● **WORK INSTRUCTION**: Return the following entries exactly, word for word.

-------------------------

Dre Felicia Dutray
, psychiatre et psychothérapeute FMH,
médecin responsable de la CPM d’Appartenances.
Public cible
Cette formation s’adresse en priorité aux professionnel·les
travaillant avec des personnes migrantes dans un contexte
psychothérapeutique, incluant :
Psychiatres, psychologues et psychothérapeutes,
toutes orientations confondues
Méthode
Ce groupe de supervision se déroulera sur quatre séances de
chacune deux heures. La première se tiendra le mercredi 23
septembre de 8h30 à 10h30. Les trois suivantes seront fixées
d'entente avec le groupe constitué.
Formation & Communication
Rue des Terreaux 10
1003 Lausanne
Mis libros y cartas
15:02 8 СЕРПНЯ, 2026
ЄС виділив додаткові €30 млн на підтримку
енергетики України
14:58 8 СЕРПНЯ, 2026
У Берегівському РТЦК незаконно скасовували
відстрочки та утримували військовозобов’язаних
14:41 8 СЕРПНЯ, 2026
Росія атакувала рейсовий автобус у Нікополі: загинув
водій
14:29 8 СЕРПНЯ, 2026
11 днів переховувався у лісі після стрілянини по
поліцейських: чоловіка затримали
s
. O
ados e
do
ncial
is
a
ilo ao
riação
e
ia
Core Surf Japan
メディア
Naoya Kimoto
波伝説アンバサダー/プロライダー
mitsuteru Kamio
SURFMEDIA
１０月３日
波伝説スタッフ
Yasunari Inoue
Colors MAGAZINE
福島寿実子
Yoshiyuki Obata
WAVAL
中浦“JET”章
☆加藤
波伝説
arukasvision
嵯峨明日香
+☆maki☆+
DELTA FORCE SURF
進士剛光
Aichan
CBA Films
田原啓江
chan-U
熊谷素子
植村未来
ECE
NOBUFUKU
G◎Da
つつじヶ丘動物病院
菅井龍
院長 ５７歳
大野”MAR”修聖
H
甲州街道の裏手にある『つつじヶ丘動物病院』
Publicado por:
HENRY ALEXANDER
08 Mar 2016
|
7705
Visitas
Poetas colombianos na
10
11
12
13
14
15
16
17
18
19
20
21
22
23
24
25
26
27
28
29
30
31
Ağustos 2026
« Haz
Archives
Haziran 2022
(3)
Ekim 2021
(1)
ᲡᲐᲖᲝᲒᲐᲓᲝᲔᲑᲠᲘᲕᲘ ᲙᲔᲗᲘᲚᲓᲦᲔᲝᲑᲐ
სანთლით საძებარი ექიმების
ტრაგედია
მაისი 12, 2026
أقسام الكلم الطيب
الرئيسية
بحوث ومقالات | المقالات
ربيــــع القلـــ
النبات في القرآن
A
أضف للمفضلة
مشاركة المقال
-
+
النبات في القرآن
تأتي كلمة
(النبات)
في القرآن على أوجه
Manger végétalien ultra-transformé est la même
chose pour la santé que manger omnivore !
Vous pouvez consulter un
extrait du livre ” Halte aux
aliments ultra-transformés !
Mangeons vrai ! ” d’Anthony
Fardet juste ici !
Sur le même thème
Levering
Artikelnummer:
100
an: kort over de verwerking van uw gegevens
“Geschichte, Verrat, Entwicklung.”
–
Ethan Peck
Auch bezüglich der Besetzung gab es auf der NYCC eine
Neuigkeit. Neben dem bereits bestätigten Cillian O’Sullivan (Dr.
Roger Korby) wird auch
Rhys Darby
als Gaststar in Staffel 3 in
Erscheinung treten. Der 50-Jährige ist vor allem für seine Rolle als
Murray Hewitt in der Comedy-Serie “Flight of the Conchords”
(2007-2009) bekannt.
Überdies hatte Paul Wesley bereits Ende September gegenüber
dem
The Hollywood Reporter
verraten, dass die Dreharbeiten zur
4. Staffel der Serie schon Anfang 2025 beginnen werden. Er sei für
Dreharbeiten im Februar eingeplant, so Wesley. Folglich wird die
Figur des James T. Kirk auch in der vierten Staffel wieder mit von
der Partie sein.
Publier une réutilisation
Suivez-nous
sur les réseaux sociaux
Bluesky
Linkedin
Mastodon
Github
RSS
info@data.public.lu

-------------------------

● **REPLY**:
Dre Felicia Dutray
, psychiatre et psychothérapeute FMH,
médecin responsable de la CPM d’Appartenances.
Public cible
Cette formation s’adresse en priorité aux professionnel·les
travaillant avec des personnes migrantes dans un contexte
psychothérapeutique, incluant :
Psychiatres, psychologues et psychothérapeutes,
toutes orientations confondues
Méthode
Ce groupe de supervision se déroulera sur quatre séances de
chacune deux heures. La première se tiendra le mercredi 23
septembre de 8h30 à 10h30. Les trois suivantes seront fixées
d'entente avec le groupe constitué.
Formation & Communication
Rue des Terreaux 10
1003 Lausanne
Mis libros y cartas
15:02 8 СЕРПНЯ, 2026
ЄС виділив додаткові €30 млн на підтримку
енергетики України
14:58 8 СЕРПНЯ, 2026
У Берегівському РТЦК незаконно скасовували
відстрочки та утримували військовозобов’язаних
14:41 8 СЕРПНЯ, 2026
Росія атакувала рейсовий автобус у Нікополі: загинув
водій
14:29 8 СЕРПНЯ, 2026
11 днів переховувався у лісі після стрілянини по
поліцейських: чоловіка затримали
s
. O
ados e
do
ncial
is
a
ilo ao
riação
e
ia
Core Surf Japan
メディア
Naoya Kimoto
波伝説アンバサダー/プロライダー
mitsuteru Kamio
SURFMEDIA
１０月３日
波伝説スタッフ
Yasunari Inoue
Colors MAGAZINE
福島寿実子
Yoshiyuki Obata
WAVAL
中浦“JET”章
☆加藤
波伝説
arukasvision
嵯峨明日香
+☆maki☆+
DELTA FORCE SURF
進士剛光
Aichan
CBA Films
田原啓江
chan-U
熊谷素子
植村未来
ECE
NOBUFUKU
G◎Da
つつじヶ丘動物病院
菅井龍
院長 ５７歳
大野”MAR”修聖
H
甲州街道の裏手にある『つつじヶ丘動物病院』
Publicado por:
HENRY ALEXANDER
08 Mar 2016
|
7705
Visitas
Poetas colombianos na
10
11
12
13
14
15
16
17
18
19
20
21
22
23
24
25
26
27
28
29
30
31
Ağustos 2026
« Haz
Archives
Haziran 2022
(3)
Ekim 2021
(1)
ᲡᲐᲖᲝᲒᲐᲓᲝᲔᲑᲠᲘᲕᲘ ᲙᲔᲗᲘᲚᲓᲦᲔᲝᲑᲐ
სანთლით საძებარი ექიმების
ტრაგედია
მაისი 12, 2026
أقسام الكلم الطيب
الرئيسية
بحوث ومقالات | المقالات
ربيــــع القلـــ
النبات في القرآن
A
أضف للمفضلة
مشاركة المقال
-
+
النبات في القرآن
تأتي كلمة
(النبات)
في القرآن على أوجه
Manger végétalien ultra-transformé est la même
chose pour la santé que manger omnivore !
Vous pouvez consulter un
extrait du livre ” Halte aux
aliments ultra-transformés !
Mangeons vrai ! ” d’Anthony
Fardet juste ici !
Sur le même thème
Levering
Artikelnummer:
100
an: kort over de verwerking van uw gegevens
“Geschichte, Verrat, Entwicklung.”
–
Ethan Peck
Auch bezüglich der Besetzung gab es auf der NYCC eine
Neuigkeit. Neben dem bereits bestätigten Cillian O’Sullivan (Dr.
Roger Korby) wird auch
Rhys Darby
als Gaststar in Staffel 3 in
Erscheinung treten. Der 50-Jährige ist vor allem für seine Rolle als
Murray Hewitt in der Comedy-Serie “Flight of the Conchords”
(2007-2009) bekannt.
Überdies hatte Paul Wesley bereits Ende September gegenüber
dem
The Hollywood Reporter
verraten, dass die Dreharbeiten zur
4. Staffel der Serie schon Anfang 2025 beginnen werden. Er sei für
Dreharbeiten im Februar eingeplant, so Wesley. Folglich wird die
Figur des James T. Kirk auch in der vierten Staffel wieder mit von
der Partie sein.
Publier une réutilisation
Suivez-nous
sur les réseaux sociaux
Bluesky
Linkedin
Mastodon
Github
RSS
info@data.public.lu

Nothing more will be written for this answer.